* [EXTRACTED DATA]:
* Start *

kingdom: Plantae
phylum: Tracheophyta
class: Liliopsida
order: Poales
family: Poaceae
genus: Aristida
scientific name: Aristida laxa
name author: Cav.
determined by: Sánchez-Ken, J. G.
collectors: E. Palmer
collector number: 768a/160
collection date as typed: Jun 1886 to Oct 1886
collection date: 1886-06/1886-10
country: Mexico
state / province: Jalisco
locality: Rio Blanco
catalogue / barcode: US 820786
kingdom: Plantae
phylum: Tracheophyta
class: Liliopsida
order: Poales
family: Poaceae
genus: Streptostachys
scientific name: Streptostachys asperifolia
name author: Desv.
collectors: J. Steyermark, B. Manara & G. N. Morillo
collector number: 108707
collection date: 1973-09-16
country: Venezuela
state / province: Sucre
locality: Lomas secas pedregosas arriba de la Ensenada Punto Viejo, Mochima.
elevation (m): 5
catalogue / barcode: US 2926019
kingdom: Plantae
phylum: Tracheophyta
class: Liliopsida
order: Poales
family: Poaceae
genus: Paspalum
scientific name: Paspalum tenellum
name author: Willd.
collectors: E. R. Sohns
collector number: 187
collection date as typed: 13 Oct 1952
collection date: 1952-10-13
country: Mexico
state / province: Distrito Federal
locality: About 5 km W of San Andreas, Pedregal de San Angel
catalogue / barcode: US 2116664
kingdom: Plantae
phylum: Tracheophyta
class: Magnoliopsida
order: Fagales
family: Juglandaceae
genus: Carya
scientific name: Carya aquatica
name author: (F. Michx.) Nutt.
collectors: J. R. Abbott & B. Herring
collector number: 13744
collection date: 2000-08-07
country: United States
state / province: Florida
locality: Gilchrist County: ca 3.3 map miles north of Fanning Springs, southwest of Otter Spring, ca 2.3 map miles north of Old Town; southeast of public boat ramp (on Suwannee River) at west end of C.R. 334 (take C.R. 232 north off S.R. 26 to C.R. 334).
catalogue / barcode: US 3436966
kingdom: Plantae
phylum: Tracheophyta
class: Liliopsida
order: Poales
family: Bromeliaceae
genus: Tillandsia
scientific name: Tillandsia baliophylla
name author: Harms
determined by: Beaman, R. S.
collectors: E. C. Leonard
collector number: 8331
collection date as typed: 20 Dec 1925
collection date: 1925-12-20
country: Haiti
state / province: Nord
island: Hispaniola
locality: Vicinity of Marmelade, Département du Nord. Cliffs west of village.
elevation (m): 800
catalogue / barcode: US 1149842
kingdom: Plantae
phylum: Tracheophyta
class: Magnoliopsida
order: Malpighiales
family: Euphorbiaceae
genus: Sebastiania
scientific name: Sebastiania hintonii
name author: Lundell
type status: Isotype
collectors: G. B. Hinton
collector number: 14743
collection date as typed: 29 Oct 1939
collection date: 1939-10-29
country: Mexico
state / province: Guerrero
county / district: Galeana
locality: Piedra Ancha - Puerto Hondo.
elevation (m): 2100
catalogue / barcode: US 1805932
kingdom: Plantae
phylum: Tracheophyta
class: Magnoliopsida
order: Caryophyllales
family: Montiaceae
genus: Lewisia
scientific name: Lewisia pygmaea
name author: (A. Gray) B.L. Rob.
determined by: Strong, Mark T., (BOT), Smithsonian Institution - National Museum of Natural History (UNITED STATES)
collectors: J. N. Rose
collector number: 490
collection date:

* End *

* [WRITTEN TASK]:
Render every line of the items above as a Markdown table with the columns "No." and "Line", numbering the rows in order and leaving out any blank lines.

* [SOLUTION]:
| No. | Line |
|---|---|
| 1 | kingdom: Plantae |
| 2 | phylum: Tracheophyta |
| 3 | class: Liliopsida |
| 4 | order: Poales |
| 5 | family: Poaceae |
| 6 | genus: Aristida |
| 7 | scientific name: Aristida laxa |
| 8 | name author: Cav. |
| 9 | determined by: Sánchez-Ken, J. G. |
| 10 | collectors: E. Palmer |
| 11 | collector number: 768a/160 |
| 12 | collection date as typed: Jun 1886 to Oct 1886 |
| 13 | collection date: 1886-06/1886-10 |
| 14 | country: Mexico |
| 15 | state / province: Jalisco |
| 16 | locality: Rio Blanco |
| 17 | catalogue / barcode: US 820786 |
| 18 | kingdom: Plantae |
| 19 | phylum: Tracheophyta |
| 20 | class: Liliopsida |
| 21 | order: Poales |
| 22 | family: Poaceae |
| 23 | genus: Streptostachys |
| 24 | scientific name: Streptostachys asperifolia |
| 25 | name author: Desv. |
| 26 | collectors: J. Steyermark, B. Manara & G. N. Morillo |
| 27 | collector number: 108707 |
| 28 | collection date: 1973-09-16 |
| 29 | country: Venezuela |
| 30 | state / province: Sucre |
| 31 | locality: Lomas secas pedregosas arriba de la Ensenada Punto Viejo, Mochima. |
| 32 | elevation (m): 5 |
| 33 | catalogue / barcode: US 2926019 |
| 34 | kingdom: Plantae |
| 35 | phylum: Tracheophyta |
| 36 | class: Liliopsida |
| 37 | order: Poales |
| 38 | family: Poaceae |
| 39 | genus: Paspalum |
| 40 | scientific name: Paspalum tenellum |
| 41 | name author: Willd. |
| 42 | collectors: E. R. Sohns |
| 43 | collector number: 187 |
| 44 | collection date as typed: 13 Oct 1952 |
| 45 | collection date: 1952-10-13 |
| 46 | country: Mexico |
| 47 | state / province: Distrito Federal |
| 48 | locality: About 5 km W of San Andreas, Pedregal de San Angel |
| 49 | catalogue / barcode: US 2116664 |
| 50 | kingdom: Plantae |
| 51 | phylum: Tracheophyta |
| 52 | class: Magnoliopsida |
| 53 | order: Fagales |
| 54 | family: Juglandaceae |
| 55 | genus: Carya |
| 56 | scientific name: Carya aquatica |
| 57 | name author: (F. Michx.) Nutt. |
| 58 | collectors: J. R. Abbott & B. Herring |
| 59 | collector number: 13744 |
| 60 | collection date: 2000-08-07 |
| 61 | country: United States |
| 62 | state / province: Florida |
| 63 | locality: Gilchrist County: ca 3.3 map miles north of Fanning Springs, southwest of Otter Spring, ca 2.3 map miles north of Old Town; southeast of public boat ramp (on Suwannee River) at west end of C.R. 334 (take C.R. 232 north off S.R. 26 to C.R. 334). |
| 64 | catalogue / barcode: US 3436966 |
| 65 | kingdom: Plantae |
| 66 | phylum: Tracheophyta |
| 67 | class: Liliopsida |
| 68 | order: Poales |
| 69 | family: Bromeliaceae |
| 70 | genus: Tillandsia |
| 71 | scientific name: Tillandsia baliophylla |
| 72 | name author: Harms |
| 73 | determined by: Beaman, R. S. |
| 74 | collectors: E. C. Leonard |
| 75 | collector number: 8331 |
| 76 | collection date as typed: 20 Dec 1925 |
| 77 | collection date: 1925-12-20 |
| 78 | country: Haiti |
| 79 | state / province: Nord |
| 80 | island: Hispaniola |
| 81 | locality: Vicinity of Marmelade, Département du Nord. Cliffs west of village. |
| 82 | elevation (m): 800 |
| 83 | catalogue / barcode: US 1149842 |
| 84 | kingdom: Plantae |
| 85 | phylum: Tracheophyta |
| 86 | class: Magnoliopsida |
| 87 | order: Malpighiales |
| 88 | family: Euphorbiaceae |
| 89 | genus: Sebastiania |
| 90 | scientific name: Sebastiania hintonii |
| 91 | name author: Lundell |
| 92 | type status: Isotype |
| 93 | collectors: G. B. Hinton |
| 94 | collector number: 14743 |
| 95 | collection date as typed: 29 Oct 1939 |
| 96 | collection date: 1939-10-29 |
| 97 | country: Mexico |
| 98 | state / province: Guerrero |
| 99 | county / district: Galeana |
| 100 | locality: Piedra Ancha - Puerto Hondo. |
| 101 | elevation (m): 2100 |
| 102 | catalogue / barcode: US 1805932 |
| 103 | kingdom: Plantae |
| 104 | phylum: Tracheophyta |
| 105 | class: Magnoliopsida |
| 106 | order: Caryophyllales |
| 107 | family: Montiaceae |
| 108 | genus: Lewisia |
| 109 | scientific name: Lewisia pygmaea |
| 110 | name author: (A. Gray) B.L. Rob. |
| 111 | determined by: Strong, Mark T., (BOT), Smithsonian Institution - National Museum of Natural History (UNITED STATES) |
| 112 | collectors: J. N. Rose |
| 113 | collector number: 490 |
| 114 | collection date: |